BACKGROUND AND AIMS: Immunotherapy has become the standard-of-care treatment for hepatocellular carcinoma (HCC), but its efficacy remains limited. To identify immunotherapy-susceptible HCC, we profiled the molecular abnormalities and tumor immune microenvironment (TIME) of rapidly increasing nonviral HCC. APPROACHES AND RESULTS: We performed RNA-seq of tumor tissues in 113 patients with nonviral HCC and cancer genome sequencing of 69 genes with recurrent genetic alterations reported in HCC. Unsupervised hierarchical clustering classified nonviral HCCs into three molecular classes (Class I, II, III), which stratified patient prognosis.

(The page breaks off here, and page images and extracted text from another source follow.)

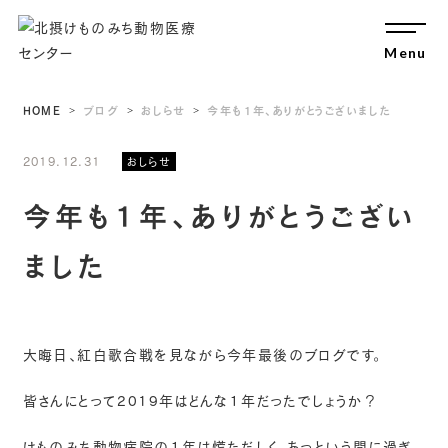
Menu
Close
HOME
ブログ
おしらせ
今年も１年、ありがとうございました
2019.12.31
おしらせ
今年も１年、ありがとうござい
ました
大晦日、紅白歌合戦を見ながら今年最後のブログです。
皆さんにとって2019年はどんな１年だったでしょうか？
けものみち動物病院の１年は慌ただしく、あっという間に過ぎ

Class I, with the poorest prognosis, was associated with TP53 mutations, whereas class III, with the best prognosis, was associated with cadherin-associated protein beta 1 (CTNNB1) mutations. Thirty-eight percent of nonviral HCC was defined as an immune class characterized by a high frequency of intratumoral steatosis and a low frequency of CTNNB1 mutations. Steatotic HCC, which accounts for 23% of nonviral HCC cases, presented an immune-enriched but immune-exhausted TIME characterized by T cell exhaustion, M2 macrophage and cancer-associated fibroblast (CAF) infiltration, high PD-L1 expression, and TGF-β signaling activation. Spatial transcriptome analysis suggested that M2 macrophages and CAFs may be in close proximity to exhausted CD8+ T cells in steatotic HCC. An in vitro study showed that palmitic acid-induced lipid accumulation in HCC cells upregulated PD-L1 expression and promoted immunosuppressive phenotypes of cocultured macrophages and fibroblasts. Patients with steatotic HCC, confirmed by chemical-shift MR imaging, had significantly longer PFS with combined immunotherapy using anti-PD-L1 and anti-VEGF antibodies. CONCLUSIONS: Multiomics stratified nonviral HCCs according to prognosis or TIME. We identified the link between intratumoral steatosis and immune-exhausted immunotherapy-susceptible TIME.